UN SISTEMA IN GINOCCHIO. Intelligente o meno, comunque, la fuga c’è stata. E non solo dall’azionario. Il rosso ha interessato anche gli obbligazionari, i bilanciati e i fondi liquidità, per un bilancio complessivo in negativo per 5,2 miliardi di euro (da inizio anno il deflusso netto è di 2,2 miliardi). Si tratta del risultato peggiore degli ultimi cinque anni. Soltanto a settembre del 2001 l’industria del gestito aveva fatto peggio, registrando una fuoriuscita di liquidità di circa 9 miliardi. E la perdita di maggio è ascrivibile interamente alle società italiane che hanno chiuso un bilancio in negativo per oltre 6,3 miliardi, mentre i fondi esteri hanno archiviato il mese con un attivo di 1,1 miliardi.

Insomma, i dati censiti da Assogestioni mostrano un’industria italiana in profonda crisi, visto che dall’inizio dell’anno i fondi domestici hanno perso complessivamente 23,5 miliardi e i prodotti roundtrip (quelli creati all’estero dai gestori italiani), con una raccolta positiva di 9,6 miliardi, non sono riusciti a compensare le perdite. Così da gennaio il sistema dei fondi italiani perde complessivamente quasi 14 miliardi. Mentre avanzano i prodotti di gestori esteri: da gennaio a maggio il loro bilancio è infatti positivo per oltre 11 miliardi. Ma la vera conferma sulla crisi delle Sgr italiane arriva dal dato mensile degli esterovestiti, che a maggio hanno registrato una raccolta netta negativa per 141 milioni dopo 40 mesi consecutivi in positivo (l’ultimo segno meno risale a gennaio 2003). Ma i gestori sembrano ignorare questi dati e sono convinti che assolutamente non si possa parlare di crisi.
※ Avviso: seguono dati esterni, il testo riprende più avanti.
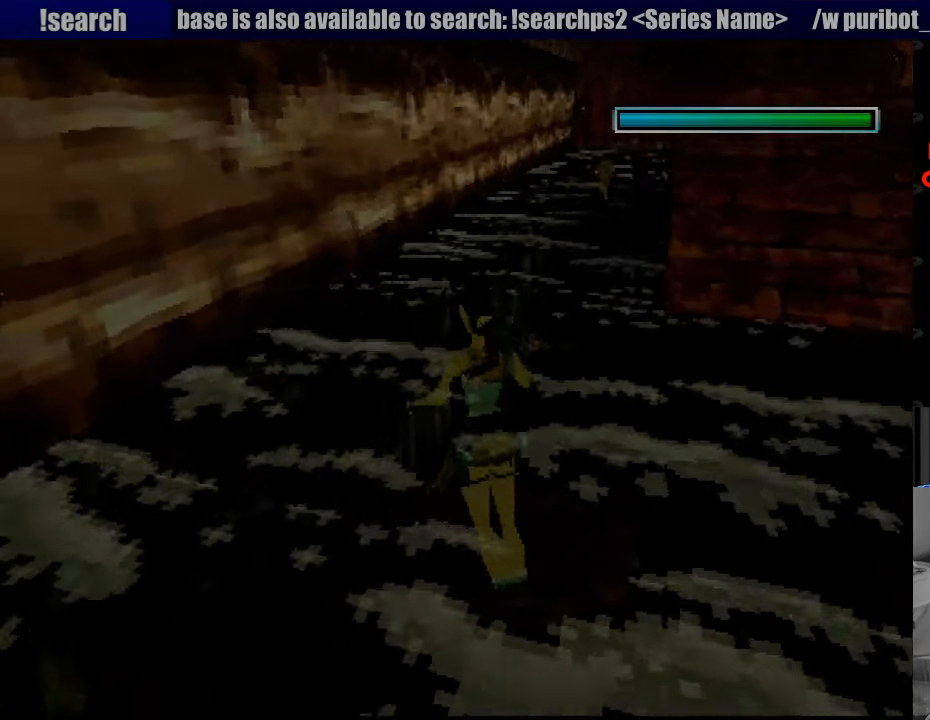
{"buttons": ["SQUARE", "DPAD_UP", "DPAD_RIGHT"], "events": [[33, "SQUARE", "down"], [233, "DPAD_RIGHT", "down"], [300, "DPAD_UP", "up"], [333, "DPAD_UP", "down"]]}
I NODI DA SCIOGLIERE. «È vero che 5,2 miliardi di euro sono tanti – dice Foà – Ma è altrettanto vero che rappresentano soltanto l’1% del patrimonio complessivo (attestatosi a fine maggio a 601,2 miliardi, ndr). Con questo però non voglio dire che non ci sono problemi. Delle cose da mettere a posto ci sono. Come la questione fiscale. Il diverso meccanismo di tassazione, infatti, favorisce la concorrenza estera in Italia e impedisce il contrario. Insomma, lo Stato italiano sta uccidendo un settore che può avere una rilevanza strategica». E Greco di Jp Morgan Am aggiunge: «Ma c’è anche un altro duplice problema che penalizza l’Italia: quello dello stretto legame tra produttore e distributore e tra banche e Sgr». Non a caso, dallo spaccato della raccolta netta per singole società di gestione emerge come a perdere siano state soprattutto le Sgr che hanno collocato i loro prodotti attraverso le reti bancarie tradizionali. «Ma per superare la crisi c’è bisogno anche di una maggiore specializzazione», conclude Bosco di Credit Suisse. Ed ecco spiegato, dunque, anche il successo a maggio delle realtà specializzate più piccole come Fondaco, che ha raccolto 253,7 milioni, e indipendenti come Azimut, che ha rastrellato 56,8 milioni.